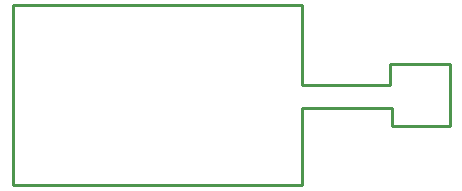
<source format=gm1>
G04*
G04 #@! TF.GenerationSoftware,Altium Limited,Altium Designer,21.1.1 (26)*
G04*
G04 Layer_Color=16711935*
%FSLAX44Y44*%
%MOMM*%
G71*
G04*
G04 #@! TF.SameCoordinates,1E62C949-7E6C-4E94-960E-AF288404BBEF*
G04*
G04*
G04 #@! TF.FilePolarity,Positive*
G04*
G01*
G75*
%ADD36C,0.2540*%
D36*
X320000Y102000D02*
X370000D01*
X320000Y85000D02*
Y102000D01*
X245000Y85000D02*
X320000D01*
X245000D02*
Y102000D01*
X321000Y50000D02*
X370000D01*
X321000D02*
Y65000D01*
X245000D02*
X321000D01*
X245000Y50000D02*
Y65000D01*
X370000Y50000D02*
Y102000D01*
X0Y152000D02*
X245000D01*
Y102000D02*
Y152000D01*
X0Y0D02*
X245000D01*
Y50000D01*
X0Y0D02*
Y152000D01*
M02*

</source>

━━━━━━━━━━━━━━━━

TASK TO COMPLETE
I'd like the material repeated word for word, without the pictures it holds.

REPLY TO THE EXERCISE
<source format=gm1>
G04*
G04 #@! TF.GenerationSoftware,Altium Limited,Altium Designer,21.1.1 (26)*
G04*
G04 Layer_Color=16711935*
%FSLAX44Y44*%
%MOMM*%
G71*
G04*
G04 #@! TF.SameCoordinates,1E62C949-7E6C-4E94-960E-AF288404BBEF*
G04*
G04*
G04 #@! TF.FilePolarity,Positive*
G04*
G01*
G75*
%ADD36C,0.2540*%
D36*
X320000Y102000D02*
X370000D01*
X320000Y85000D02*
Y102000D01*
X245000Y85000D02*
X320000D01*
X245000D02*
Y102000D01*
X321000Y50000D02*
X370000D01*
X321000D02*
Y65000D01*
X245000D02*
X321000D01*
X245000Y50000D02*
Y65000D01*
X370000Y50000D02*
Y102000D01*
X0Y152000D02*
X245000D01*
Y102000D02*
Y152000D01*
X0Y0D02*
X245000D01*
Y50000D01*
X0Y0D02*
Y152000D01*
M02*

</source>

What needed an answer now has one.